#### [Dataset rows]
--- Start ---

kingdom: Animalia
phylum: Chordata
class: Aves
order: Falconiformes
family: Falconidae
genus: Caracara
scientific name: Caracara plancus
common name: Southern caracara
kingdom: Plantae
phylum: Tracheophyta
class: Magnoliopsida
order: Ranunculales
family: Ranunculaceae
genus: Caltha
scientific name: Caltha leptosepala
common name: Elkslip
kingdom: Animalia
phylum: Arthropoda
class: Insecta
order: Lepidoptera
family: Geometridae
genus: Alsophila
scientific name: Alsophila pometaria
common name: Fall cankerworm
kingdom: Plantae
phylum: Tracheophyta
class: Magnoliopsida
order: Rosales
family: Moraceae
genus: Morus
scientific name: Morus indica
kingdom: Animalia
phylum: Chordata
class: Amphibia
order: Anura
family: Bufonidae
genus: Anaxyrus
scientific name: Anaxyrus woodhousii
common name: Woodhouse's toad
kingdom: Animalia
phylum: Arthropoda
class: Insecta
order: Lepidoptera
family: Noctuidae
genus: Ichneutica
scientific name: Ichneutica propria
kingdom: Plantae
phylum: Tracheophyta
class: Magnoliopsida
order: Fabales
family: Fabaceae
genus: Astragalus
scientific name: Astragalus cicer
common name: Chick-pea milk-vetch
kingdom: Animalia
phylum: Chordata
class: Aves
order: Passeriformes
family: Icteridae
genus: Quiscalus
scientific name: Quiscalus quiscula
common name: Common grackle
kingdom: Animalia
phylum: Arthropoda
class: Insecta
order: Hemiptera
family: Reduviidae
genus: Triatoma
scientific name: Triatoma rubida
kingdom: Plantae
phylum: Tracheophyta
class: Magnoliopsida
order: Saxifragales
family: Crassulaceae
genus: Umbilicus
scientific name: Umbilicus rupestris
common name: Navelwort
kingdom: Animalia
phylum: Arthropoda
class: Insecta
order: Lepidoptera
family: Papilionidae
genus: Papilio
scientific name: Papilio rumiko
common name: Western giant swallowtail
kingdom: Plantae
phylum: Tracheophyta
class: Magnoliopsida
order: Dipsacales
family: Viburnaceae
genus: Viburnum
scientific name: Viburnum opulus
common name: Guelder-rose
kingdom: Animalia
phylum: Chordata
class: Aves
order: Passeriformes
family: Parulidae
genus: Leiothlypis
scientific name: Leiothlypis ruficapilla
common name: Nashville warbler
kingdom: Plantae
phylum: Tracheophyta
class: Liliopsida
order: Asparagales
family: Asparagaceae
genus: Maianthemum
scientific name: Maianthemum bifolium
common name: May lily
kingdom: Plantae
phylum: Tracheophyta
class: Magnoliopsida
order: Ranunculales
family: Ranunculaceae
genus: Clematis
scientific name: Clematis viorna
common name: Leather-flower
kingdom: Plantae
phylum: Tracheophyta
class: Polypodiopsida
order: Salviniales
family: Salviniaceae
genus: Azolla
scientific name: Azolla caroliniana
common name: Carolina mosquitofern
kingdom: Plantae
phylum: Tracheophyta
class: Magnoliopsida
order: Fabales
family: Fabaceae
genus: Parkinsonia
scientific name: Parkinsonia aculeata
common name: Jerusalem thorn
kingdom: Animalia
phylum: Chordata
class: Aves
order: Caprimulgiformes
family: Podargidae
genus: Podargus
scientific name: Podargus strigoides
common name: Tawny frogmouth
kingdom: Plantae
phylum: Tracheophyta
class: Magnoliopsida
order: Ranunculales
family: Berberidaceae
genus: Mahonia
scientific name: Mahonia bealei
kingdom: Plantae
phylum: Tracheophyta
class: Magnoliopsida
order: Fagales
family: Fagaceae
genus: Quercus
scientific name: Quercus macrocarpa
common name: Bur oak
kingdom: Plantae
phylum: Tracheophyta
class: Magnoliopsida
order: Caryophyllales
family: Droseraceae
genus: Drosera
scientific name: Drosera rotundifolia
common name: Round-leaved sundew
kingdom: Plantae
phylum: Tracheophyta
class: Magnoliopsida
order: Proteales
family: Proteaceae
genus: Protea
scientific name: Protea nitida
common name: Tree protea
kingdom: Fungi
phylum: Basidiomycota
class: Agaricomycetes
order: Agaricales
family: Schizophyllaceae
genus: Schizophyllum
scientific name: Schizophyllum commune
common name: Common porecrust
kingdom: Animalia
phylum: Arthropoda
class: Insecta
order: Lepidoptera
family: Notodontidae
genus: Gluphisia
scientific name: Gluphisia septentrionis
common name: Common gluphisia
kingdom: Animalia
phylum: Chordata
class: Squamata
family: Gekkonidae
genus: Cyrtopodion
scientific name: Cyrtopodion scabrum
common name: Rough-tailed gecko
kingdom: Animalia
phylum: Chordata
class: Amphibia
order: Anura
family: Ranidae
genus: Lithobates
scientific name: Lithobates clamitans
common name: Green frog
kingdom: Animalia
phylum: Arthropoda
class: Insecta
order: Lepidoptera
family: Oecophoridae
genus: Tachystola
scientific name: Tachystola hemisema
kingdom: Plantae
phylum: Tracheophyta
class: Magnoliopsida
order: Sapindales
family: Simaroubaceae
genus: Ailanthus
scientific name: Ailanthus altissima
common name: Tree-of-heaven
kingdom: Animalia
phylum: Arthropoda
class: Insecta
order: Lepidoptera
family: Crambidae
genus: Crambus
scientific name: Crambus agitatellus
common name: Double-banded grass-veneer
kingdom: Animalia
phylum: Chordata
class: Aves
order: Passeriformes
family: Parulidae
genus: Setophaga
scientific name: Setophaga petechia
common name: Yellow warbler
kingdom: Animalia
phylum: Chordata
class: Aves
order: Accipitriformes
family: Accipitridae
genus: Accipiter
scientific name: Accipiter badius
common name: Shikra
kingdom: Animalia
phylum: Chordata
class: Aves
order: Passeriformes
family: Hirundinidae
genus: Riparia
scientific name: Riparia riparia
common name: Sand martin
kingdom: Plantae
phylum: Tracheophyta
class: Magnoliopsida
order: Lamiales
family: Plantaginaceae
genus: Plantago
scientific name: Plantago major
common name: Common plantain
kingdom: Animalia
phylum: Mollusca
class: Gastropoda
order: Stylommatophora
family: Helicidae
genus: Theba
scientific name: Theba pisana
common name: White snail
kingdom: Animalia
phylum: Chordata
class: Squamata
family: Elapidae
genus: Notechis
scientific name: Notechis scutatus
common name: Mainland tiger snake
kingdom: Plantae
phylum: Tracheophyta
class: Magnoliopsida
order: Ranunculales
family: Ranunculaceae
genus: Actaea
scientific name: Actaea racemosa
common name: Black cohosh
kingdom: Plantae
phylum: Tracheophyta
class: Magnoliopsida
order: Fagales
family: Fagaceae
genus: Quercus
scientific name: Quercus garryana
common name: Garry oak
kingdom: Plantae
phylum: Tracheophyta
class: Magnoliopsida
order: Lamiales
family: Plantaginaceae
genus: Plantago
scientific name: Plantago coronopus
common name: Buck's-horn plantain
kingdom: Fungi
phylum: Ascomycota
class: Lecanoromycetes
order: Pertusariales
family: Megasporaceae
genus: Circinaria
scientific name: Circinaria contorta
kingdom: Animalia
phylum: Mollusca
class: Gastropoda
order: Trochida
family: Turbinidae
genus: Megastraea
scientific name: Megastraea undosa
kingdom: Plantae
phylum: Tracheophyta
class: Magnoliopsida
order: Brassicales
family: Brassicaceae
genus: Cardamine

--- End ---

#### [SET TASK]
Identify every line in the records above that contains the word "Quercus" and copy each one. Case counts.

#### [COMPLETE OUTPUT]
genus: Quercus
scientific name: Quercus macrocarpa
genus: Quercus
scientific name: Quercus garryana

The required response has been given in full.